_Marche à suivre_
Relevez chaque ligne des enregistrements qui contient la chaîne « about », en tenant compte de la casse.

_Données fournies_
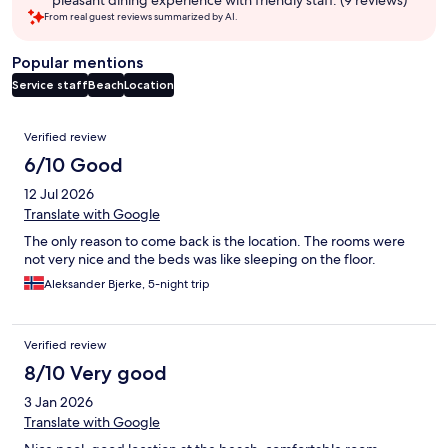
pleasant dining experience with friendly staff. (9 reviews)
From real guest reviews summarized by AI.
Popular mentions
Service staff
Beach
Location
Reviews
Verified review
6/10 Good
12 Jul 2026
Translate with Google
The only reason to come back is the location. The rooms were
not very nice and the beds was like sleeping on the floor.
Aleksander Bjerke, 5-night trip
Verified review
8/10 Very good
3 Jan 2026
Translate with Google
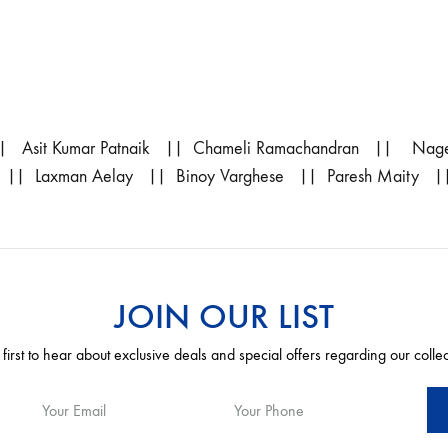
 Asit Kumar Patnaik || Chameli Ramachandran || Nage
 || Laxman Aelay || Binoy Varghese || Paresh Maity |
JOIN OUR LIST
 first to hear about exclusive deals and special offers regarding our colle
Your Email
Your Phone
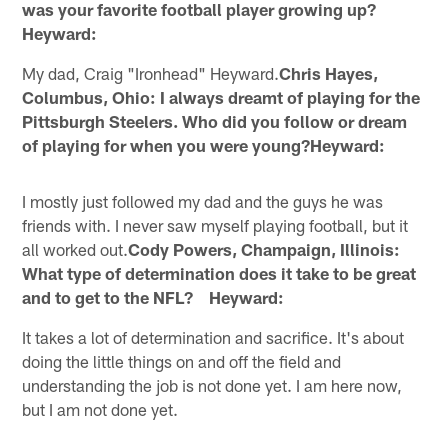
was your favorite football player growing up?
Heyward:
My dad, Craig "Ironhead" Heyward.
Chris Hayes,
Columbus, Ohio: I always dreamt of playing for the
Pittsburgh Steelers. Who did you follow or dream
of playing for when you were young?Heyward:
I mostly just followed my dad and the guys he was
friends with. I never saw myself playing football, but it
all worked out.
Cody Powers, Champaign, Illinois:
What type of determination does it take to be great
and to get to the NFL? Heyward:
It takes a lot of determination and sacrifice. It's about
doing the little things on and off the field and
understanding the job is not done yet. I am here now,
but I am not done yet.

--

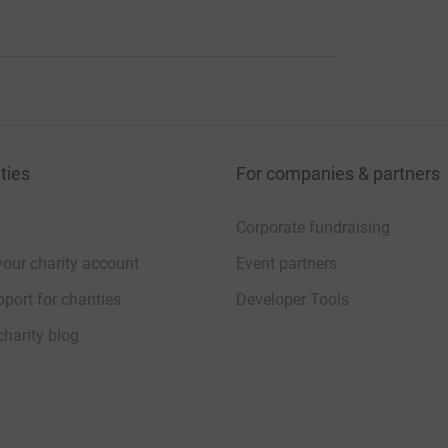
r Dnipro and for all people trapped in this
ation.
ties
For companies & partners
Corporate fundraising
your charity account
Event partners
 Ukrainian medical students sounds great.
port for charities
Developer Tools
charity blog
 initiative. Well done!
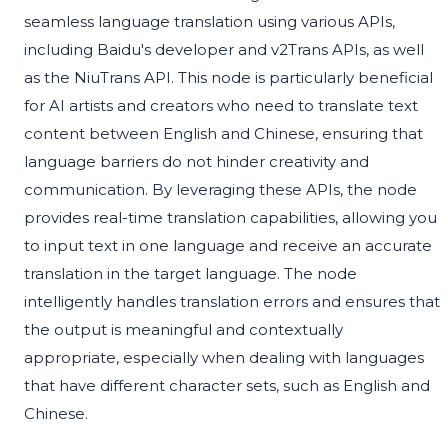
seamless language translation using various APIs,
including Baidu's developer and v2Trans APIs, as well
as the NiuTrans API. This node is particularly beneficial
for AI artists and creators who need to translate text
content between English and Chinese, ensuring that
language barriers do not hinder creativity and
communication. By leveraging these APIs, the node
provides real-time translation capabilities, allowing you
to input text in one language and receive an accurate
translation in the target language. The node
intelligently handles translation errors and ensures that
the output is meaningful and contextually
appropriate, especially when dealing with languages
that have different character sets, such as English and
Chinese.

_Réponse ci-dessous_
 first to hear about exclusive deals and special offers regarding our colle
It takes a lot of determination and sacrifice. It's about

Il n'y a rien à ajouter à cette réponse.